Tout cela nous autorise à concevoir trois challenges potentiels pour l’Italie, liés et équilibrés entre-eux que GM peut relever, et réussir ainsi à conférer à son pays un premier rôle spécifique au XXI siècle, un rôle central que l’Italie n’a jamais connu depuis sa constitution, sa naissance, qui, rappelons-le,  ne remonte qu’à la moitié du XIXième siècle : sécurité et défense, Paix, Europe.

Sécurité et défense : à l’heure où l’Europe et encore grande partie de l’occident s’autoalimente, s’autoargumente à propos du conflit en Ukraine des mots clé « cesser le feu » et « menace d’invasion russe », il convient de revenir aux faits, à leur déroulé, aux erreurs colossales commises comme les accords de Minsk privés de sens et d’effets par deux des principaux signataires et leurs aveux, Merkel (07.12.2023) et Hollande (février 2024),  et aux causes de la guerre. La Russie n’acceptera aucun cesser le feu qui ne garantisse une réponse claire aux causes qui ont provoqué cette guerre et par conséquent un cesser le feu qui ne puisse régir la Paix. L’Italie pourrait avoir cette capacité d’interpréter la sécurité de tous les belligérants, l’Ukraine, l’Europe et la Russie.

Paix : l’Italie et son peuple ont la Paix dans le sang. GM saura, le moment voulu, en prendre la direction en ayant répondu préalablement aux questions de sécurité et défense. Elle capitalisera son enthousiasme et sa santé économique. C’est cet ensemble, constitué d’un potentiel intérieur, d’une crédibilité versus les USA, d’une possible attention retrouvée vers la Russie, sans se priver de la reconstruction de l’Ukraine, qui permettra dès lors d’envisager d’imposer sa vision de l’Europe.

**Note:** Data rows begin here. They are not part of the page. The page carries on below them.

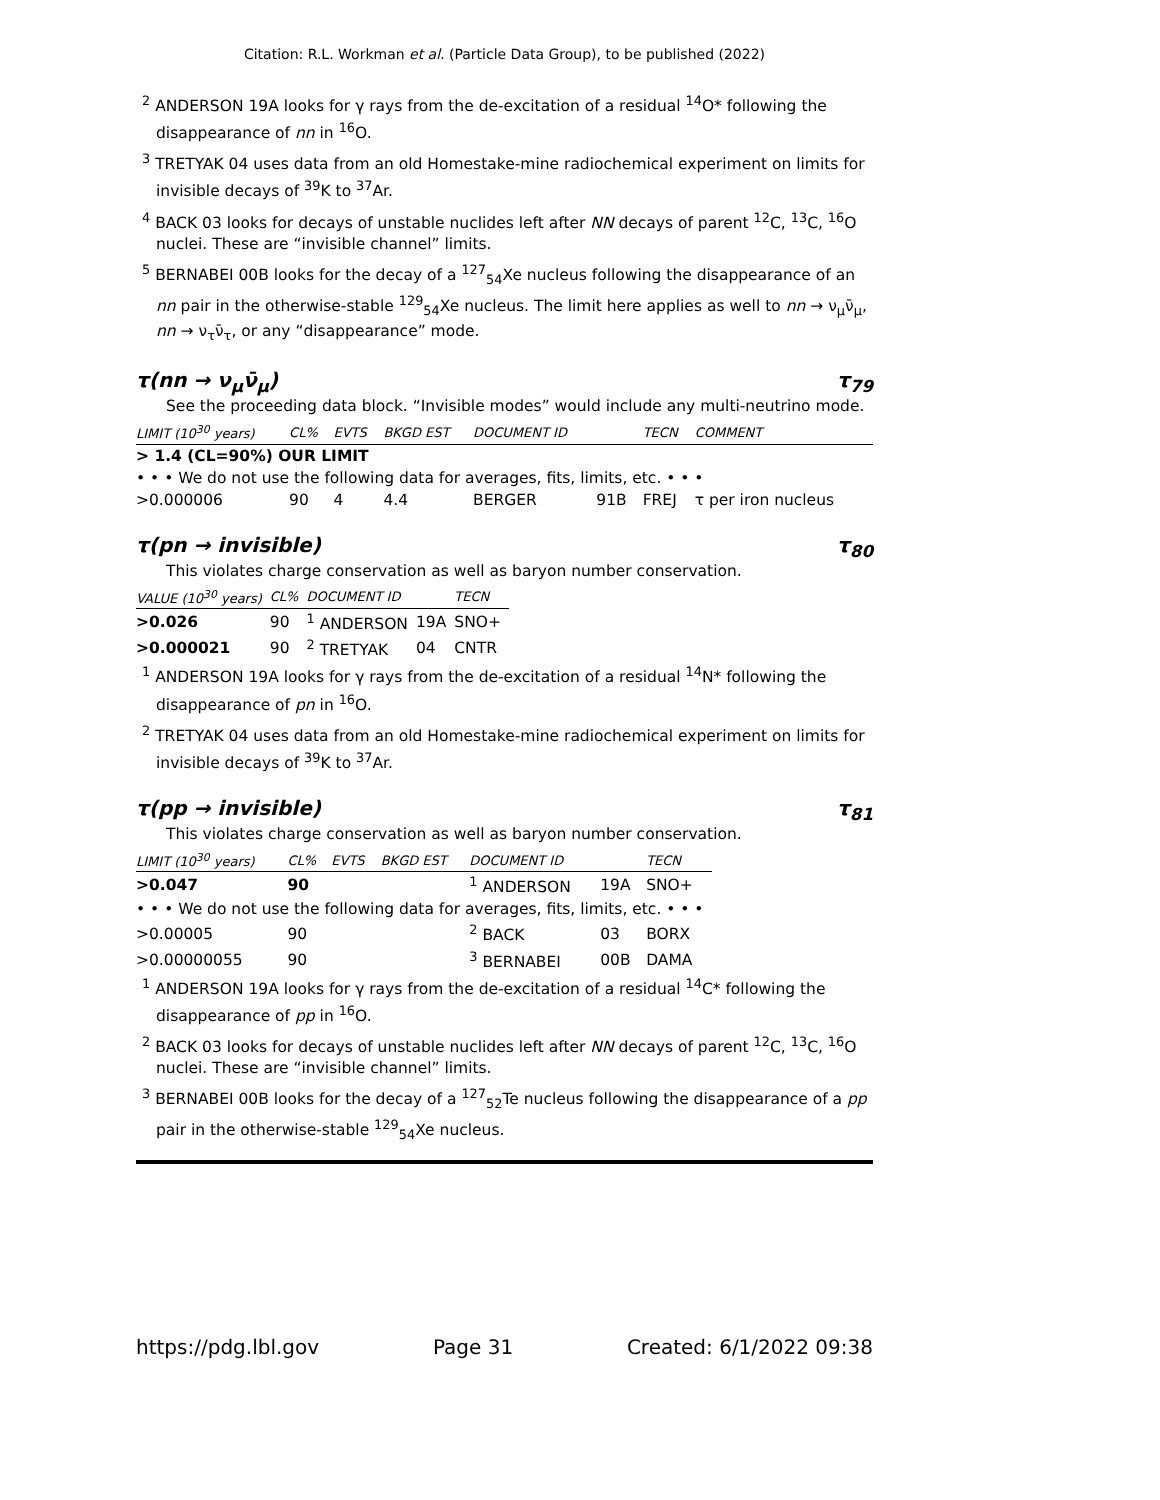Citation: R.L. Workman et al. (Particle Data Group), to be published (2022)
<sup>2</sup> ANDERSON 19A looks for γ rays from the de-excitation of a residual <sup>14</sup>O* following the disappearance of nn in <sup>16</sup>O.
<sup>3</sup> TRETYAK 04 uses data from an old Homestake-mine radiochemical experiment on limits for invisible decays of <sup>39</sup>K to <sup>37</sup>Ar.
<sup>4</sup> BACK 03 looks for decays of unstable nuclides left after NN decays of parent <sup>12</sup>C, <sup>13</sup>C, <sup>16</sup>O nuclei. These are “invisible channel” limits.
<sup>5</sup> BERNABEI 00B looks for the decay of a <sup>127</sup><sub>54</sub>Xe nucleus following the disappearance of an nn pair in the otherwise-stable <sup>129</sup><sub>54</sub>Xe nucleus. The limit here applies as well to nn → ν<sub>μ</sub>ν̄<sub>μ</sub>, nn → ν<sub>τ</sub>ν̄<sub>τ</sub>, or any “disappearance” mode.
τ(nn → ν<sub>μ</sub>ν̄<sub>μ</sub>) τ<sub>79</sub>
See the proceeding data block. “Invisible modes” would include any multi-neutrino mode.
| LIMIT (10<sup>30</sup> years) | CL% | EVTS | BKGD EST | DOCUMENT ID | | TECN | COMMENT |
| --- | --- | --- | --- | --- | --- | --- | --- |
| > 1.4 (CL=90%) OUR LIMIT | | | | | | | |
| • • • We do not use the following data for averages, fits, limits, etc. • • • | | | | | | | |
| >0.000006 | 90 | 4 | 4.4 | BERGER | 91B | FREJ | τ per iron nucleus |
τ(pn → invisible) τ<sub>80</sub>
This violates charge conservation as well as baryon number conservation.
| VALUE (10<sup>30</sup> years) | CL% | DOCUMENT ID | | TECN |
| --- | --- | --- | --- | --- |
| >0.026 | 90 | <sup>1</sup> ANDERSON | 19A | SNO+ |
| >0.000021 | 90 | <sup>2</sup> TRETYAK | 04 | CNTR |
<sup>1</sup> ANDERSON 19A looks for γ rays from the de-excitation of a residual <sup>14</sup>N* following the disappearance of pn in <sup>16</sup>O.
<sup>2</sup> TRETYAK 04 uses data from an old Homestake-mine radiochemical experiment on limits for invisible decays of <sup>39</sup>K to <sup>37</sup>Ar.
τ(pp → invisible) τ<sub>81</sub>
This violates charge conservation as well as baryon number conservation.
| LIMIT (10<sup>30</sup> years) | CL% | EVTS | BKGD EST | DOCUMENT ID | | TECN |
| --- | --- | --- | --- | --- | --- | --- |
| >0.047 | 90 | | | <sup>1</sup> ANDERSON | 19A | SNO+ |
| • • • We do not use the following data for averages, fits, limits, etc. • • • | | | | | | |
| >0.00005 | 90 | | | <sup>2</sup> BACK | 03 | BORX |
| >0.00000055 | 90 | | | <sup>3</sup> BERNABEI | 00B | DAMA |
<sup>1</sup> ANDERSON 19A looks for γ rays from the de-excitation of a residual <sup>14</sup>C* following the disappearance of pp in <sup>16</sup>O.
<sup>2</sup> BACK 03 looks for decays of unstable nuclides left after NN decays of parent <sup>12</sup>C, <sup>13</sup>C, <sup>16</sup>O nuclei. These are “invisible channel” limits.
<sup>3</sup> BERNABEI 00B looks for the decay of a <sup>127</sup><sub>52</sub>Te nucleus following the disappearance of a pp pair in the otherwise-stable <sup>129</sup><sub>54</sub>Xe nucleus.
https://pdg.lbl.gov Page 31 Created: 6/1/2022 09:38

Europe : ce sera le vrai grand chantier de GM. Ses bonnes relations apparentes avec Van der Leyen sont bien entendu fortement teintées d’hypocrisie : elles sont utiles à l’une comme à l’autre mais à la première défaillance, elles évolueront ! 

Un contexte particulièrement effervescent qui offre à l’Italie et à sa présidente du Conseil d’écrire une nouvelle histoire italienne, décomplexée et créative.